Toy model piece #3: close and distant situations

Stuart_Armstrong

I'll build on my model of the previous post, and consider close and distant situation.

Recall that each world in is defined by $0 \leq n \leq 100$ , which is the number of people smiling in it. I'll extend the model by adding another Boolean variable $b$ , which determines, say, whether the world contains chocolate ( $b = 0$ ) or art ( $b = 1$ ). So worlds can be described by the pair $(n, b)$ .

The default situation - the one if the AI does nothing - is $(45, 1)$ , say. So $45$ smiling people in a world of art.

Then let's introduce two new partial preferences/pre-orders:

$P_{3} = {(n, 1) \leq (m, 1) ∣ 40 \leq n \leq m \leq 50}$ .
$P_{4} = {(n, b) \leq (m, 1) ∣ 40 \leq m \leq 50}$ .

So $P_{3}$ say that, within a range of the default world (art, and the number of smiling people not being within $5$ people of $45$ ), the more smiling people, the better. While $P_{4}$ says that worlds in this range are better than worlds outside them.

These result in the following utility functions:

$U_{3} (n, 1) = 2 n - 90$ if $40 \leq n \leq 50$ , $U_{3} (n, b) = 0$ otherwise.
$U_{4} (n, 1) = 1$ if $40 \leq n \leq 50$ , $U_{4} (n, b) = - 1$ otherwise.

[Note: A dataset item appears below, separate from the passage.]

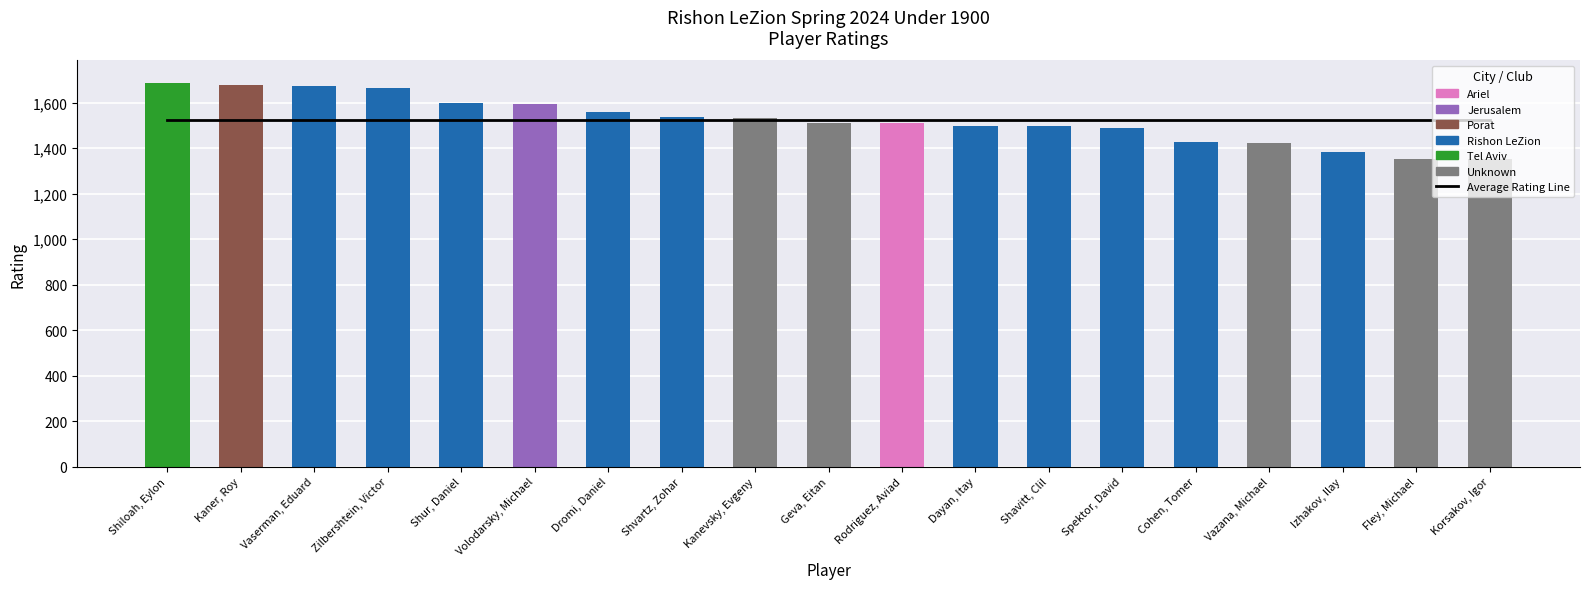

At how many categories does at least one series exceed 1524?

19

After normalisation, these become:

${ˆ U}_{3} (n, 1) = n / 5 - 9$ if $40 \leq n \leq 50$ , $U_{3} (n, b) = 0$ otherwise.
${ˆ U}_{4} (n, 1) = 1$ if $40 \leq n \leq 50$ , $U_{4} (n, b) = - 11 / 191$ otherwise.

Again, I've felt free to translate ${ˆ U}_{4}$ to improve the clarity of the normalised version.

If we plot ${ˆ U}_{3}$ , we get the following:

Here I've slightly offset the $b = 1$ (purple) from the $b = 0$ (blue) worlds, for clarity of exposition, though they would of course be on top of each other.

Note that ${ˆ U}_{3}$ does not in itself distant situations, as this post recommends doing. Five close worlds are ranked about the distant worlds; but, conversely, five are close worlds are ranked below them.

To avoid distant situations, we need to add in ${ˆ U}_{4}$ , which explicitly punishes distant worlds, and hence plot ${ˆ U}_{3} + {ˆ U}_{4}$ :

This is much more like it! All the close worlds are now all ranked above the more distant ones.

But this is a close-run thing: the difference between the worse close world and the distant worlds is small. So, in general, when penalising distant worlds, we have to do this with some care, and maybe use a different standard of normalisation (since the downgrading of distant worlds is not really a preference of ours, rather a meta-tool of the synthesis method).